佐藤文作(さとうぶんさく:1897~1928)
系統:遠刈田系
師匠:佐藤文平
弟子:
〔人物〕明治30年10月10日、宮城県柴田郡川崎村青根温泉の木地業佐藤文平、つねの長男として生
まれた。父の文平は遠刈田の佐藤茂吉の弟、及位に移った佐藤文六の兄にあたる。丹野倉治の工場の職人となって、青根に移った。青根で佐藤七蔵の娘つねと結婚し、婿養子となった。義父となった佐藤七蔵は遠刈田の佐藤亥之松五男、明治18年に周治郎、久吉、茂吉、寅治等と共に田代寅之助に一人挽きを学んだ工人で、当時は青根の小原仁平の工場で職人をしていた。

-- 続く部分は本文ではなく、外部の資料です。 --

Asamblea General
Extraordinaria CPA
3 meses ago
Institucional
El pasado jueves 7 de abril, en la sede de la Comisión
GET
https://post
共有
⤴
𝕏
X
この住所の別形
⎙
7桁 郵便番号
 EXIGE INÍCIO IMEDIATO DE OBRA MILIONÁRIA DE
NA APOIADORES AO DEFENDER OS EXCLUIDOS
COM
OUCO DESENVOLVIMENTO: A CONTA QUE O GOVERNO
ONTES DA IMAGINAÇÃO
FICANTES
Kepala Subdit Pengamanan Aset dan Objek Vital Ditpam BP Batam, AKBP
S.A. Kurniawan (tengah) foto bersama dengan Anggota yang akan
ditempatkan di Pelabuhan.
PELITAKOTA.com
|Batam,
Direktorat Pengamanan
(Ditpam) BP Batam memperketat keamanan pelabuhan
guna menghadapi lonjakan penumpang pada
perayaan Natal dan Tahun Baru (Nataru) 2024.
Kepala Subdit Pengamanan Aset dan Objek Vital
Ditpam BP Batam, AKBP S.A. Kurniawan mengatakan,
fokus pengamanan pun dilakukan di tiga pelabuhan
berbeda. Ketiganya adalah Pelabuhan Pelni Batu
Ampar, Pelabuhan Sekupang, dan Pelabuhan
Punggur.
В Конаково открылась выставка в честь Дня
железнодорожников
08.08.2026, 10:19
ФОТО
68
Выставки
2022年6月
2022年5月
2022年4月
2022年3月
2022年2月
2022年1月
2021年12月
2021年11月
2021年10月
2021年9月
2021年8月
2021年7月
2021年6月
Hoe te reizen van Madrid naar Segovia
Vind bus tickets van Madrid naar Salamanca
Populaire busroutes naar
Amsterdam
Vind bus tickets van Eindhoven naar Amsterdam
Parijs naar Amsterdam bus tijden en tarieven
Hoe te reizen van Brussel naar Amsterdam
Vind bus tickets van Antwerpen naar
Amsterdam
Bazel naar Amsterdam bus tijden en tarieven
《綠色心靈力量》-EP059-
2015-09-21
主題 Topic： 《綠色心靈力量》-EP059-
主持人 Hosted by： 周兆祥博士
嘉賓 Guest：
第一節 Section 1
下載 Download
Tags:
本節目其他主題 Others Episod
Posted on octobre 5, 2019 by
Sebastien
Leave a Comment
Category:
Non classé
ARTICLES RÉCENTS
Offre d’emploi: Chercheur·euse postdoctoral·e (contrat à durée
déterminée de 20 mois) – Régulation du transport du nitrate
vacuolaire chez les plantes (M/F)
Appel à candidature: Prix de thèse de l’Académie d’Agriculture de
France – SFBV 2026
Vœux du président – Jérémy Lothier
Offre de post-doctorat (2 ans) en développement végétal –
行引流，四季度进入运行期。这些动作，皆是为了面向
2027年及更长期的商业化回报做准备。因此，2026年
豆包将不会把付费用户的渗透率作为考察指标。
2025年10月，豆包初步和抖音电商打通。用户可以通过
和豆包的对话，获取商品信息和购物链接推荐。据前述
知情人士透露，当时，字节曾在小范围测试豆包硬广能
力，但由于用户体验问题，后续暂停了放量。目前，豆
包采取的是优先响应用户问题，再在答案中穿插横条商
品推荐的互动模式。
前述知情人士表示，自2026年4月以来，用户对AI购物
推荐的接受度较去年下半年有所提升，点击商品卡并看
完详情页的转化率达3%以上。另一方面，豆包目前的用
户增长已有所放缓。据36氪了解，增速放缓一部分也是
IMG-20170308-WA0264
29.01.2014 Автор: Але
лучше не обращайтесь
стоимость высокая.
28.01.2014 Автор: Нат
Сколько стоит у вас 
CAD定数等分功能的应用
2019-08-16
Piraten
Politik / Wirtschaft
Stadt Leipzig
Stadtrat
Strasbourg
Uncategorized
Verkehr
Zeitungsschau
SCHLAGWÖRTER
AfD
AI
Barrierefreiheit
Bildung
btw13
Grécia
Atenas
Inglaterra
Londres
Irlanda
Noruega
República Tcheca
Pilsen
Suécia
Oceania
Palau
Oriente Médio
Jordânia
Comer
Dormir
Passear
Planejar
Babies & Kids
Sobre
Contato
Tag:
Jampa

明治38年に、父の文平や弟文助と共に青根を去り、遠刈田新地に移った。
木地は明治42年より父の佐藤文平について修業した。その後も自宅で足踏みロクロにより営業した。大正末年に肘折の尾形政治の木工所で働いたことがある。昭和元年には弟文助と及位の佐藤文六の工場で職人をしたがやがて帰郷し、昭和3年6月21日遠刈田で死亡した。行年32歳であった。
〔作品〕昭和16年7月に玩具蒐集家の山田猷人が〈竹とんぼ・1〉で発表したものが一本確認されている。文助が文作の家から捜し出して、蒐集家の山田猷人に譲ったものという。大正初期の作であるらしい。大阪こけし教室の〈教室だより・35〉で米浪庄弌によって写真紹介された。
下掲がその写真であるが、頭は角ばり大きく肩が張っている。箕輪新一は「表情はやや甘く筆致は細いが鋭く情味がある。形は直助に近く、描彩は松之進の影響が強いように思われる。」という。大正初期の達刈田こけしとして重要な資料である。